Sure, Les thought. Human membership in the Confederation. Forced membership, imposed now while Earth was helpless. A junior membership, with Earth controlled by the High Commission. Peace, unity, and—stagnation. A static society. Stasis for a thousand years. Still, it had to be preferable to bombardment and destruction...
“The balance of the Ader’at’eel would bring Earth into the Confederacy now,” Agzaral said. “But enough of this. Your report. Will they be able to grow sunnomaz?”
“Possibly,” Les said. “Of course there will be the mutiny. It will be settled by now.”
“Yes. With what outcome?”
“Either of the mercenary leaders should be competent with those weapons against that population.”
“Ah. So the survey ship will not be wasted.”
“I think not. And the soldiers will want resupply. Ammunition, soap, penicillin—”
“You understand their needs,” Agzaral said. “I will send you to Earth to procure for them. I recall that you enjoy that work.”
“I’ll do it, but I want to pilot the ship that goes back to Tran.”
“To what purpose?” Agzaral asked.
“Why do you ask? I’m a pilot. I know Tran exists. Not too many pilots do. I’d think you’d want me to.”
“It’s reasonable,” Agzaral said. “You will not be able to take the first ship, however. One leaves immediately. Piloted by Shalnuksis. Tran is not too far off their course, and they want to see for themselves how Tran has revived since their last series of visits.”
“Last time they went there, they bombed out half the civilization. What will they do this time?”

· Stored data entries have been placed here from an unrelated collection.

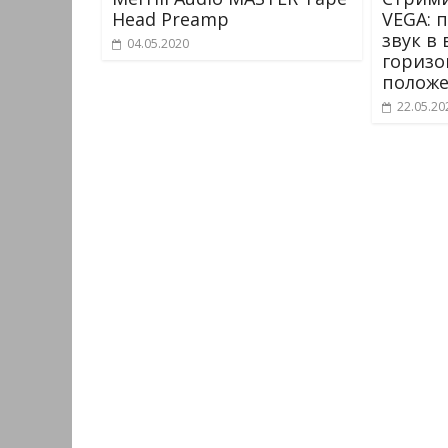
Head Preamp
VEGA: 
звук в
04.05.2020
горизо
полож
22.05.20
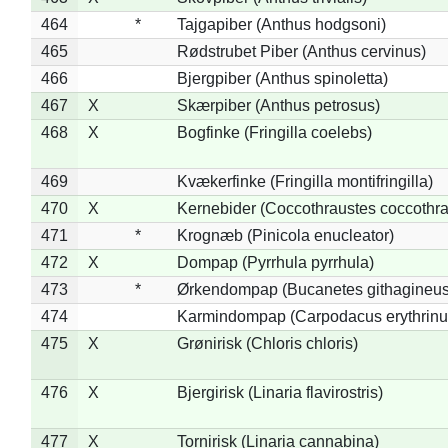
464
*
Tajgapiber (Anthus hodgsoni)
465
Rødstrubet Piber (Anthus cervinus)
466
Bjergpiber (Anthus spinoletta)
467
X
Skærpiber (Anthus petrosus)
468
X
Bogfinke (Fringilla coelebs)
469
Kvækerfinke (Fringilla montifringilla)
470
X
Kernebider (Coccothraustes coccothra
471
*
Krognæb (Pinicola enucleator)
472
X
Dompap (Pyrrhula pyrrhula)
473
*
Ørkendompap (Bucanetes githagineus
474
Karmindompap (Carpodacus erythrinu
475
X
Grønirisk (Chloris chloris)
476
X
Bjergirisk (Linaria flavirostris)
477
X
Tornirisk (Linaria cannabina)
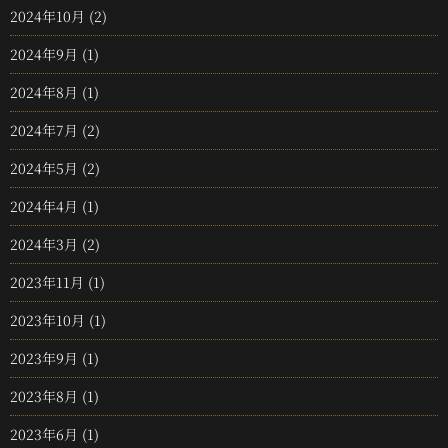
2024年10月
(2)
2024年9月
(1)
2024年8月
(1)
2024年7月
(2)
2024年5月
(2)
2024年4月
(1)
2024年3月
(2)
2023年11月
(1)
2023年10月
(1)
2023年9月
(1)
2023年8月
(1)
2023年6月
(1)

“On this journey, nothing—”
“That’s not what I meant,” Les said.
“I know. But I have no better answer.”
Les nodded in submission. “Is their first ship carrying supplies?”
“A few. Whatever we had. The mercenary leader Galloway had made suggestions before they departed, you may recall. We used his list. Some of what they wanted was easily obtained. For the rest—your task, now.”
“All right. Provided I get to go back myself.”
“Why are you so anxious to go back?”
“Does it matter?”
“It might.” Agzaral was silent, obviously waiting for Les to speak, but Les said nothing. “Very well. I took the trouble to look up your ancestry,” Agzaral said finally. “Rather a lot of wild human strain.” He paused. “They’ll never allow the child to live if they learn of it.”
“How will they learn?” Les demanded.
“Gently.” Agzaral glanced at a timer on his desk. “We do not have much longer to speak freely. Let us not waste these minutes. They will not learn from me. But I must know what you intend.” He pointed to the Earth. “You have lived long among wild humans. In some ways you act like them. Many wild humans mate for life. This seems unnatural to me, but I know they do it. Is this your intent?”
Les didn’t answer.
“I must know.”
“I don’t know,” Les said. “I’ve thought of it. Live on Tran, with Gwen and my children. Doesn’t that tempt you?”
“Earth would tempt me more. But it is not so attractive that I would forsake what I have. Consider. The girl and the child may both be dead.”
“You think that hasn’t haunted me ever since I let her go planetside?”
“Yet she seemed competent enough,” Agzaral mused. “I expect she has survived. She may, however, have found another mate.”
“Yeah. I thought of that, too.”
“What will you do in that case?”
“I don’t know that, either.”
Agzaral nodded in sympathy. “Certainly your interest in Tran would be much abated?”
“Yes. But I have to find out.”
Agzaral looked at the hologram for long enough that Les saw movement in Earth’s clouds. Then he spoke decisively. “You will have that chance,” Agzaral said. “I hope the knowledge pleases you.”